Reputation: 1663
I am implementing object localisation in Python. A problem I am having is that when I resize the observable region upon taking an action, I do not know how to change the ground truth box at the same time. Consequently, this occurs:
The ground truth box doesn't resize to fit the plane accurately. Thus, I cannot localize properly. My current function for formatting the next state is as follows:
def next_state(init_input, b, b_prime, g, a):
"""
Returns the observable region of the next state.
Formats the next state's observable region, defined
by b_prime, to be of dimension (224, 224, 3). Adding 16
additional pixels of context around the original bounding box.
The ground truth box must be reformatted according to the
new observable region.
:param init_input:
The initial input volume of the current episode.
:param b:
The current state's bounding box.
:param b_prime:
The subsequent state's bounding box.
:param g:
The ground truth box of the target object.
:param a:
The action taken by the agent at the current step.
"""
# Determine the pixel coordinates of the observable region for the following state
context_pixels = 16
x1 = max(b_prime[0] - context_pixels, 0)
y1 = max(b_prime[1] - context_pixels, 0)
x2 = min(b_prime[2] + context_pixels, IMG_SIZE)
y2 = min(b_prime[3] + context_pixels, IMG_SIZE)
# Determine observable region
observable_region = cv2.resize(init_input[y1:y2, x1:x2], (224, 224))

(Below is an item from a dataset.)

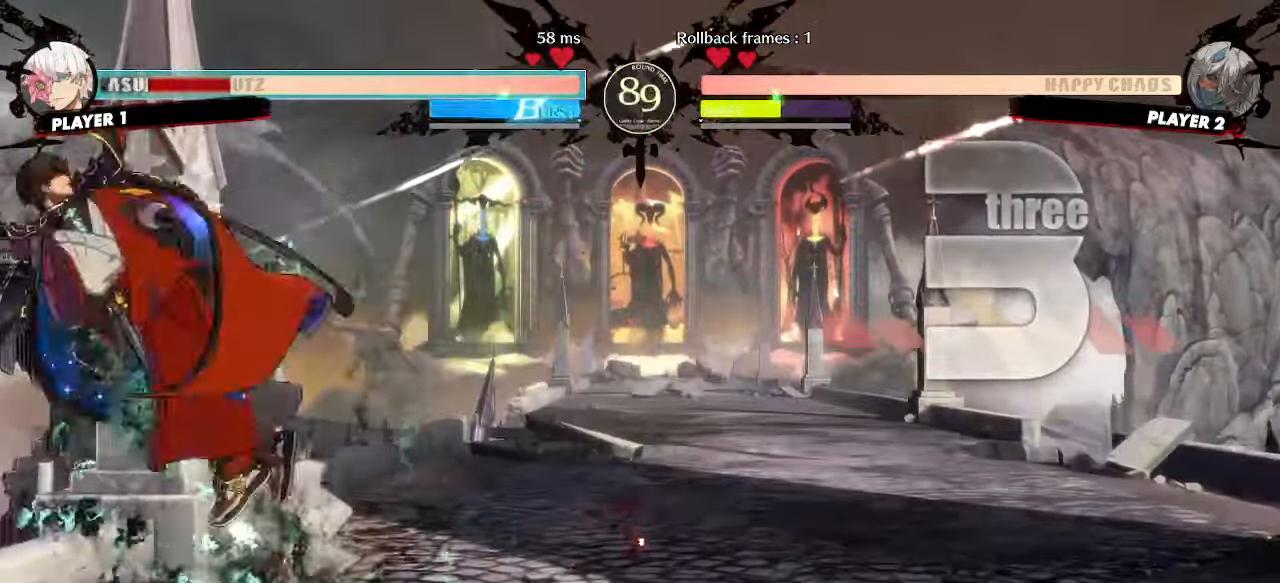
{"buttons": [], "events": [[50, "S", "down"], [117, "S", "up"], [150, "DPAD_LEFT", "up"], [267, "DPAD_DOWN", "down"], [333, "DPAD_DOWN", "up"], [400, "DPAD_DOWN", "down"], [467, "DPAD_DOWN", "up"]]}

# Difference between crop region and image dimensions
x1_diff = x1
y1_diff = y1
x2_diff = IMG_SIZE - x2
y2_diff = IMG_SIZE - y2
# Resize ground truth box
g[0] = int(g[0] - 0.5 * x1_diff) # x1
g[1] = int(g[1] - 0.5 * y1_diff) # y1
g[2] = int(g[2] + 0.5 * x2_diff) # x2
g[3] = int(g[3] + 0.5 * y2_diff) # y2
return observable_region, g
I just cannot seem to get the change in dimensions correct. I followed this post in order to initially resize the bounding boxes. Yet that solution doesn't seem to be working in this case.
Bounding box/ground truth box are formatted as: b = [x1, y1, x2, y2]
init_input
is of dimensions (224, 224, 3)
. IMG_SIZE = 224
and context_pixels = 16
Here is an additional example:
It seems as if the size of the ground truth box is correct, however the location is off.

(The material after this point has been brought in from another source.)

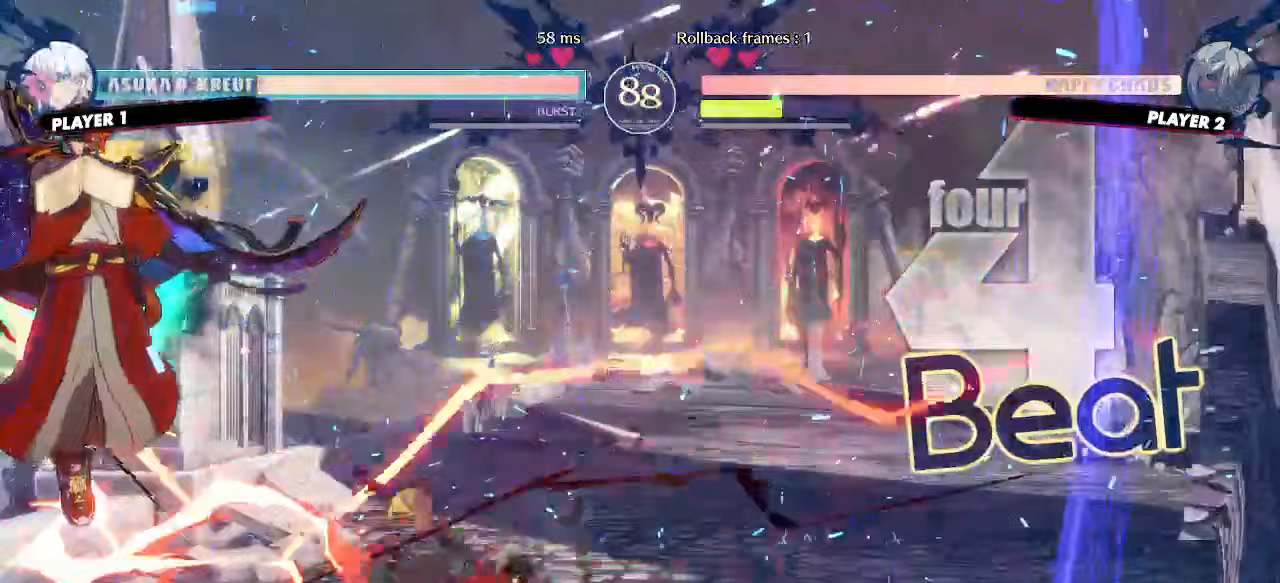
{"buttons": []}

I have updated the code section above. Scale factor seemed to be the wrong way to approach the problem. By just adding/subtracting the number of pixels to be up-scaled, I have gotten a lot closer. I believe now there is something to do with interpolation, so if anyone could help out with that to make it perfect that would be a huge help.
New example:
A solution was provided.
Upvotes: 4
Views: 10616
Reputation: 1663
My problem was solved within this post by a user named @lenik.
Before applying the scale factor to the ground truth box g
's pixel coordinates, you must firstly subtract the zero offset so that x1, y1
becomes 0, 0
. This allows scaling to work properly.
Thus, the coordinates of any random point (x,y)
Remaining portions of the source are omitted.